Petugas Gabungan Intensifkan Pendinginan, Bara di TPA Lama Darupono Kendal Diwaspadai

Petugas gabungan mengintensifkan pendinginan di TPA lama Darupono, Kendal, untuk mencegah bara di dalam tumpukan material memicu api kembali.
KENDAL, puskapik.com – Penanganan kebakaran di kawasan Tempat Pembuangan Akhir (TPA) lama Darupono, Kecamatan Kaliwungu Selatan, Kabupaten Kendal, masih berlanjut. Memasuki hari ketiga pascakebakaran, Rabu 16 September 2026, petugas gabungan terus melakukan pendinginan untuk mencegah munculnya kembali titik api.
Proses cooling down dilakukan karena bara masih berpotensi tersimpan di bagian dalam tumpukan material. Kondisi tersebut membuat petugas tidak hanya memadamkan titik yang terlihat, tetapi juga menyiram bagian-bagian tumpukan yang dinilai masih menyimpan panas.
Kodim 0715/Kendal mengerahkan personel dan satu unit water tank untuk membantu proses pendinginan di kawasan TPA.
Pasiops Kodim 0715/Kendal Lettu Cpl Didik Irawan mengatakan, langkah tersebut merupakan tindak lanjut arahan Dandim 0715/Kendal Letkol Inf Ade Sohali agar proses penanganan pascakebakaran terus dilakukan sampai kondisi lokasi benar-benar aman.

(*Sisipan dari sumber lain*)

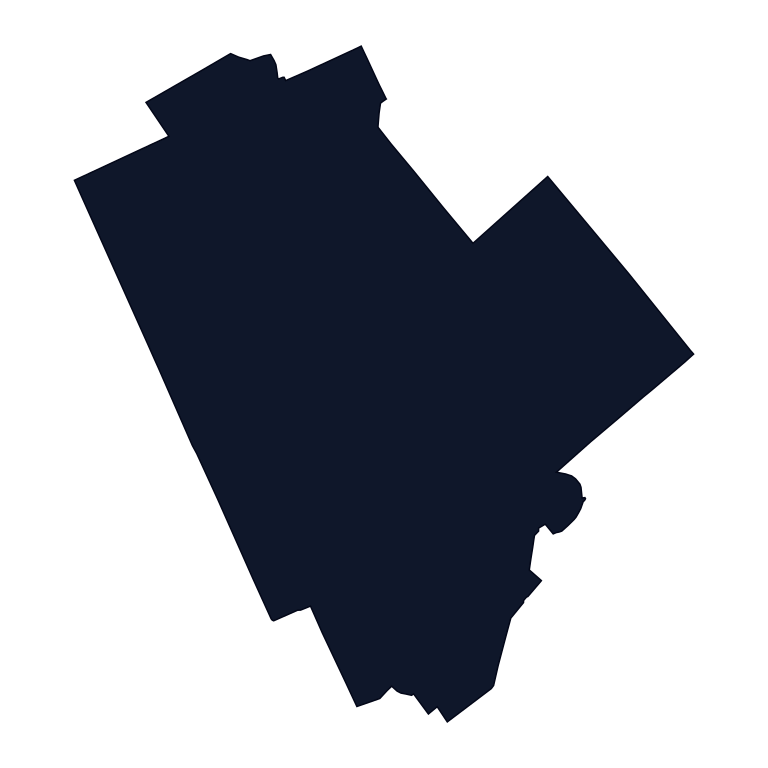 Bogdana, Teleorman, Romania
{"feature_id": "2599482B84849279259859", "entity_name": "Bogdana", "entity_type": "district", "adm_level": 2, "iso_a3": "ROU", "parent_name": "Romania", "parent_adm1": "Teleorman", "projection": "orthographic", "projection_center": [25.095, 43.922], "detail": "fine", "context": "isolated", "style": "filled", "palette": "ink", "viewbox_px": 768, "rotation_deg": 0, "n_neighbors": 0, "source": "geoboundaries", "source_scale": "gbopen_adm2", "svg_char_len": 1639}
<svg xmlns="http://www.w3.org/2000/svg" viewBox="0 0 768 768"><path d="M447.3,721.9L491.3,688.6L493.6,685.5L498.2,665.4L506.0,635.9L510.8,618.1L523.5,602.6L523.6,600.5L525.0,598.8L526.5,597.1L527.9,596.5L541.2,580.9L541.4,580.6L534.1,574.2L529.3,570.0L529.6,567.8L530.4,562.2L531.1,557.5L532.7,547.5L533.8,539.8L534.5,535.4L538.6,531.1L538.6,528.1L545.2,524.2L547.0,526.3L553.2,533.9L556.2,532.6L559.2,532.0L561.8,531.1L567.7,525.8L574.1,519.5L576.0,517.2L578.7,512.5L580.7,508.7L583.2,501.6L584.5,500.5L585.5,498.7L584.9,497.6L582.1,498.0L581.0,487.3L579.9,484.1L575.6,478.9L571.6,475.9L568.7,475.0L565.7,474.0L556.4,472.2L590.6,441.8L618.9,417.9L643.5,396.8L652.3,389.6L670.8,373.9L675.7,369.8L685.5,361.4L691.9,355.6L693.6,354.1L690.3,350.3L628.6,273.5L547.7,176.5L473.0,243.3L443.3,207.6L414.1,171.6L390.8,143.6L378.2,127.5L378.0,126.4L379.1,113.0L380.5,103.2L382.7,101.5L386.3,99.0L386.1,98.8L382.4,91.2L380.1,86.6L379.4,85.2L376.7,79.4L366.9,58.2L364.0,52.1L361.2,46.1L357.8,47.8L333.9,58.9L306.1,71.7L285.7,80.6L284.1,77.3L282.8,77.3L278.5,79.0L277.7,77.8L277.1,72.5L275.9,64.7L274.1,60.6L270.6,54.5L263.6,55.9L250.0,60.7L247.1,59.6L238.6,57.1L230.6,53.6L197.9,72.6L146.0,102.4L168.9,136.3L74.4,180.3L81.5,196.2L110.4,260.7L148.6,346.0L154.5,359.3L158.7,368.6L192.4,445.6L196.7,453.5L217.6,499.0L253.1,579.0L271.2,618.9L272.3,620.2L273.7,620.8L277.5,619.1L297.6,610.2L300.6,610.1L310.5,606.1L322.3,632.9L346.0,683.1L356.9,706.5L379.8,698.5L387.2,690.5L391.7,686.2L397.1,691.1L401.0,693.1L405.8,694.0L411.6,695.3L413.6,693.9L428.4,714.0L437.2,706.7L444.5,717.7L447.3,721.9Z" fill="#0f172a" stroke="#020617" stroke-width="1.5"/></svg>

Baca Juga: Masuk Semifinal, Kafilah Ditantang Gali Gagasan Soal “Ecotheology”
“Kami mendapat arahan dari Dandim 0715/Kendal untuk terus melakukan pemantauan dan pendinginan di lokasi pascakebakaran. Hari ini Kodim mengerahkan 35 personel,” kata Didik.

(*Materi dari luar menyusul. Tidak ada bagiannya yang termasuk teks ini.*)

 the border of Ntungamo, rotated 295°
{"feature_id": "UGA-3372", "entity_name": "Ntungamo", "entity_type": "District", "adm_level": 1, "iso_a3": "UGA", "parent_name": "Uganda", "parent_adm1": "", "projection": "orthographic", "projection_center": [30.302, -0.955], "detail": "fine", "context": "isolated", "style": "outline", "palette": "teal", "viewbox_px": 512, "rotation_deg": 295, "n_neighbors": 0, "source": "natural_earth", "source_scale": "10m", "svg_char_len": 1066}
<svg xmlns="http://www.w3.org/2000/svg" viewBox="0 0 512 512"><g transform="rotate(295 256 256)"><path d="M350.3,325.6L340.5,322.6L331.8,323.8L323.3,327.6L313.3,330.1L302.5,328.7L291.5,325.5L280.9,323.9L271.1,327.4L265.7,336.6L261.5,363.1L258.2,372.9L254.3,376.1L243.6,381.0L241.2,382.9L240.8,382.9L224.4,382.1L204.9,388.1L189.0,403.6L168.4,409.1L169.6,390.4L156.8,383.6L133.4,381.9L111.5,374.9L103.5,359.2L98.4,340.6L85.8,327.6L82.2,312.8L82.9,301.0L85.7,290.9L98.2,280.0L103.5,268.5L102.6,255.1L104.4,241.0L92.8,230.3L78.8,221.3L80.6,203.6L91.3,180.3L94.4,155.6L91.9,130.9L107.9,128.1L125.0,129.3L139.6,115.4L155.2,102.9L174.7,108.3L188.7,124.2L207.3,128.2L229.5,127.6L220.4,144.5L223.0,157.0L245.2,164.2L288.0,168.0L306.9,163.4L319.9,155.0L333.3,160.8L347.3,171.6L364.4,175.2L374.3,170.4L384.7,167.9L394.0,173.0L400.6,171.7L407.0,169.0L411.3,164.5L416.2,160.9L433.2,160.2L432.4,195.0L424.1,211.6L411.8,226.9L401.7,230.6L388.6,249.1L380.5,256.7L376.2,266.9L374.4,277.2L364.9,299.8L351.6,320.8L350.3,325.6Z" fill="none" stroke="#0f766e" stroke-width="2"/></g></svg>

Selain Kodim, proses pendinginan melibatkan sejumlah unsur. Terdapat delapan personel Polres Kendal, dua personel DLH, dua personel BPBD dan empat personel Damkar yang ikut diterjunkan ke lokasi.

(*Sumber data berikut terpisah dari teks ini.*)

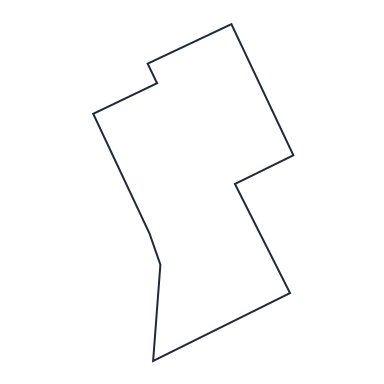 Kerr, Texas, United States of America, rotated 64°
{"feature_id": "52423323B33444382210707", "entity_name": "Kerr", "entity_type": "district", "adm_level": 2, "iso_a3": "USA", "parent_name": "United States of America", "parent_adm1": "Texas", "projection": "equal_earth", "projection_center": [-99.429, 30.036], "detail": "fine", "context": "isolated", "style": "outline", "palette": "slate", "viewbox_px": 384, "rotation_deg": 64, "n_neighbors": 0, "source": "geoboundaries", "source_scale": "gbopen_adm2", "svg_char_len": 301}
<svg xmlns="http://www.w3.org/2000/svg" viewBox="0 0 384 384"><g transform="rotate(64 192 192)"><path d="M58.4,83.0L57.2,175.6L78.9,175.7L78.4,246.5L106.8,246.9L210.9,248.4L243.5,252.3L326.8,301.0L325.8,148.2L203.6,149.9L203.4,84.8L58.4,83.0Z" fill="none" stroke="#1e293b" stroke-width="2"/></g></svg>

Didik menjelaskan, proses cooling down menjadi bagian penting dalam penanganan kebakaran TPA. Bara yang berada di bagian dalam tumpukan material dapat memunculkan kembali asap atau api meskipun api di permukaan telah berhasil dipadamkan.
“Pendinginan dilakukan secara intensif sebagai langkah antisipasi agar bara yang masih tersisa di dalam tumpukan material tidak kembali memicu munculnya api,” ujarnya.
Baca Juga: Kompak, Gubernur Sherly dan Ahmad Luthfi Posting Foto Duduk Berdampingan
Petugas menggunakan water tank untuk menyiram kawasan yang masih membutuhkan pendinginan. Pemantauan juga terus dilakukan untuk mendeteksi apabila terdapat titik panas atau asap yang kembali muncul.
Kondisi tumpukan material di kawasan TPA menjadi salah satu tantangan dalam proses penanganan pascakebakaran. Karena itu, petugas melakukan pendinginan secara bertahap dan berkelanjutan.
Sementara itu, Wahyu Setiaji dari Dinas Lingkungan Hidup (DLH) Kabupaten Kendal menyampaikan apresiasi kepada seluruh pihak yang terlibat dalam penanganan kebakaran TPA Darupono.
Baca Juga: Puluhan Santri Belajar Kepemipinan Bersama Wagub Taj Yasin
“Kami mengucapkan terima kasih kepada Kodim 0715/Kendal, Polri, Damkar, BPBD, dan seluruh pihak yang telah membantu dalam proses pemadaman api hingga penanganan pascakebakaran,” ungkap Wahyu.